According to the article on Docker Hardened Images, which license now makes those images available to everyone?

** Opening EXCERPTED TEXT block **

Docker has announced that Docker Hardened Images are now free and open source, a move that sets a new security baseline for the container ecosystem. For teams building and running containers, this significantly lowers the barrier to starting with a secure foundation by default.
Containers are the primary path to production for most developers, with Docker Hub serving more than 20 billion image pulls every month. As supply chain attacks continue to rise across every language and platform, Docker is positioning hardened base images as a shared responsibility across the industry, not a premium feature reserved for large enterprises.
Docker Hardened Images were introduced in May 2025 as minimal, production ready images designed to reduce risk at the very first layer of an application. Since then, Docker has hardened over one thousand images and Helm charts. With this announcement, those images are now available to everyone under an Apache 2.0 license, free to use, modify, and redistribute with no licensing surprises.
A key focus of DHI is transparency. Each image includes a complete SBOM, SLSA Level 3 build provenance, signed artifacts, and public CVE reporting. Vulnerabilities are not hidden or downgraded, even when fixes are still in progress. This gives teams a clear and honest view of their security posture instead of relying on opaque scanner results.
DHI images are built on Alpine and Debian, making them familiar and easy to adopt without major workflow changes. The images are intentionally minimal, which reduces attack surface and results in dramatically fewer CVEs and significantly smaller image sizes. This approach has already been adopted by large enterprises and fast growing startups alike to meet compliance requirements and reduce ongoing security maintenance.
Docker is also expanding the hardened approach beyond base images. Hardened Helm Charts are available for Kubernetes environments, and Docker has introduced Hardened MCP Servers for commonly used services such as MongoDB, Grafana, and GitHub. Over time, Docker plans to extend this model across the full software stack, including libraries and system packages, with the goal of securing applications from main down.
While Docker Hardened Images are now free for everyone, Docker continues to offer enterprise options for organizations with stricter needs. These include SLA backed CVE remediation, support for regulated environments like FIPS and STIG, image customization through Dockerβs secure build infrastructure, and extended lifecycle security patching after upstream support ends.
This move echoes the impact Docker Official Images had years ago by providing trusted building blocks for the ecosystem. By making hardened images freely available, Docker is aiming to make secure by default the easiest choice for every developer, every team, and every project.

** Closing EXCERPTED TEXT block **
** Opening STORED DATA block **

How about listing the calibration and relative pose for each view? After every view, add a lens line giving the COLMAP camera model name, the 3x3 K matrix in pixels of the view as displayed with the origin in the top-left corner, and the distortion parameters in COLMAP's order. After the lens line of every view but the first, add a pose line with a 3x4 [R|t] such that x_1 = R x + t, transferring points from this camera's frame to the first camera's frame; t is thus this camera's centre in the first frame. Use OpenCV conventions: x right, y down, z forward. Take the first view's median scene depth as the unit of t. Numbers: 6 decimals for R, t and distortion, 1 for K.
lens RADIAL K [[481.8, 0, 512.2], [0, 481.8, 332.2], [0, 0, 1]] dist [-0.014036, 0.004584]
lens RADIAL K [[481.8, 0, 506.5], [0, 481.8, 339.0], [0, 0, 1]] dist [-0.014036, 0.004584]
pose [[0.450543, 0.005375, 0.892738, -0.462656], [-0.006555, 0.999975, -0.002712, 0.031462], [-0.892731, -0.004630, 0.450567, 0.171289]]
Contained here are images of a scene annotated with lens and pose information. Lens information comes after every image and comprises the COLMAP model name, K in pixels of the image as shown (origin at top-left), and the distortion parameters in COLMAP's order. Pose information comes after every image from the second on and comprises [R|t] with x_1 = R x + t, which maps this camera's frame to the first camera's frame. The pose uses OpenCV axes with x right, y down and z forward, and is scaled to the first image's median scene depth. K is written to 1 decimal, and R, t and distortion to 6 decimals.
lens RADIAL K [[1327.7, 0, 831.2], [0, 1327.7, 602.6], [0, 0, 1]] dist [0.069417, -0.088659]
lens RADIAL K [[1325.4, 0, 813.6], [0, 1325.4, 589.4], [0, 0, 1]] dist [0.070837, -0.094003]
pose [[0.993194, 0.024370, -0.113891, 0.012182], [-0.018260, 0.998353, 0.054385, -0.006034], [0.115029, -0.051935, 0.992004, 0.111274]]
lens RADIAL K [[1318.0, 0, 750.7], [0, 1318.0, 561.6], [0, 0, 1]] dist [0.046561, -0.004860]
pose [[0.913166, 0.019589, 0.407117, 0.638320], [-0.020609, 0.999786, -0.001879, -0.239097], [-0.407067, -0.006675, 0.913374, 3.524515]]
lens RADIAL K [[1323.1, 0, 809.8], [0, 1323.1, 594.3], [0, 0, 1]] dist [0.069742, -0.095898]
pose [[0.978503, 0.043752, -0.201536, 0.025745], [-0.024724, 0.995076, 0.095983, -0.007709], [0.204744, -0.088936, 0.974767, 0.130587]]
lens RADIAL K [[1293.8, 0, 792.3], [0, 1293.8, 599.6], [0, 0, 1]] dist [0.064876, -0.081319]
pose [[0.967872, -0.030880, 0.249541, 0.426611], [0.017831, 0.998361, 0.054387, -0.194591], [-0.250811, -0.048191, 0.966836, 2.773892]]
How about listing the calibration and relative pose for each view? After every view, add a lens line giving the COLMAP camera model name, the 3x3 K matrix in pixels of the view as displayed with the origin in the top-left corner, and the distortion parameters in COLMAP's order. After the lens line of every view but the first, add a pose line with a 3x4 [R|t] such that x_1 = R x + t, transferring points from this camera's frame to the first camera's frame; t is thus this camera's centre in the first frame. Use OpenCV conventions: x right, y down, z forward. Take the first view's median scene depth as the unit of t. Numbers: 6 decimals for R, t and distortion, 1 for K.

** Closing STORED DATA block **

COMPLETED EXERCISE: The Apache 2.0 license.